Exercise objective: With pictures omitted, output the records below exactly as they appear.

Records from a dataset:

--

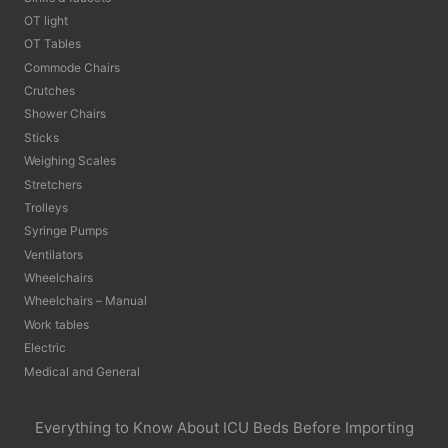
OT light
OT Tables
Commode Chairs
Crutches
Shower Chairs
Sticks
Weighing Scales
Stretchers
Trolleys
Syringe Pumps
Ventilators
Wheelchairs
Wheelchairs – Manual
Work tables
Electric
Medical and General
Everything to Know About ICU Beds Before Importing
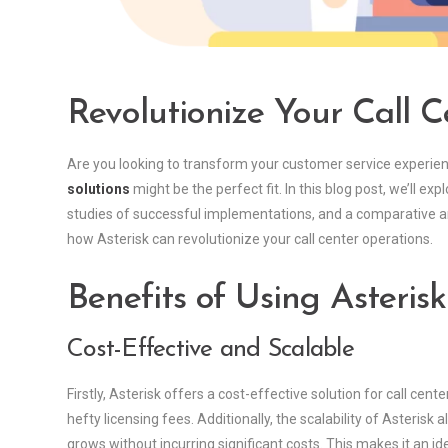
Revolutionize Your Call C
Are you looking to transform your customer service experie
solutions
might be the perfect fit. In this blog post, we’ll exp
studies of successful implementations, and a comparative anal
how Asterisk can revolutionize your call center operations.
Benefits of Using Asterisk
Cost-Effective and Scalable
Firstly, Asterisk offers a cost-effective solution for call cent
hefty licensing fees. Additionally, the scalability of Asterisk
grows without incurring significant costs. This makes it an i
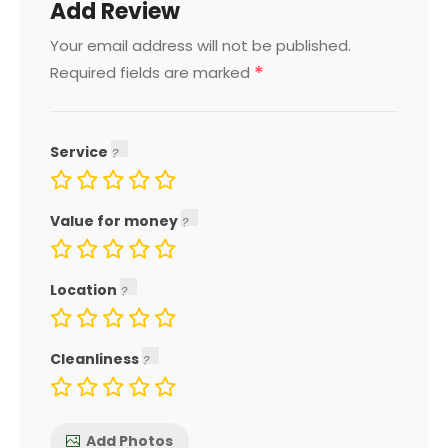
Add Review
Your email address will not be published.
*
Required fields are marked
Service
Value for money
Location
Cleanliness
Add Photos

--

Solution for this exercise:
OT light
OT Tables
Commode Chairs
Crutches
Shower Chairs
Sticks
Weighing Scales
Stretchers
Trolleys
Syringe Pumps
Ventilators
Wheelchairs
Wheelchairs – Manual
Work tables
Electric
Medical and General
Everything to Know About ICU Beds Before Importing
Revolutionize Your Call C
Are you looking to transform your customer service experie
solutions
might be the perfect fit. In this blog post, we’ll exp
studies of successful implementations, and a comparative anal
how Asterisk can revolutionize your call center operations.
Benefits of Using Asterisk
Cost-Effective and Scalable
Firstly, Asterisk offers a cost-effective solution for call cent
hefty licensing fees. Additionally, the scalability of Asterisk
grows without incurring significant costs. This makes it an i
Add Review
Your email address will not be published.
*
Required fields are marked
Service
Value for money
Location
Cleanliness
Add Photos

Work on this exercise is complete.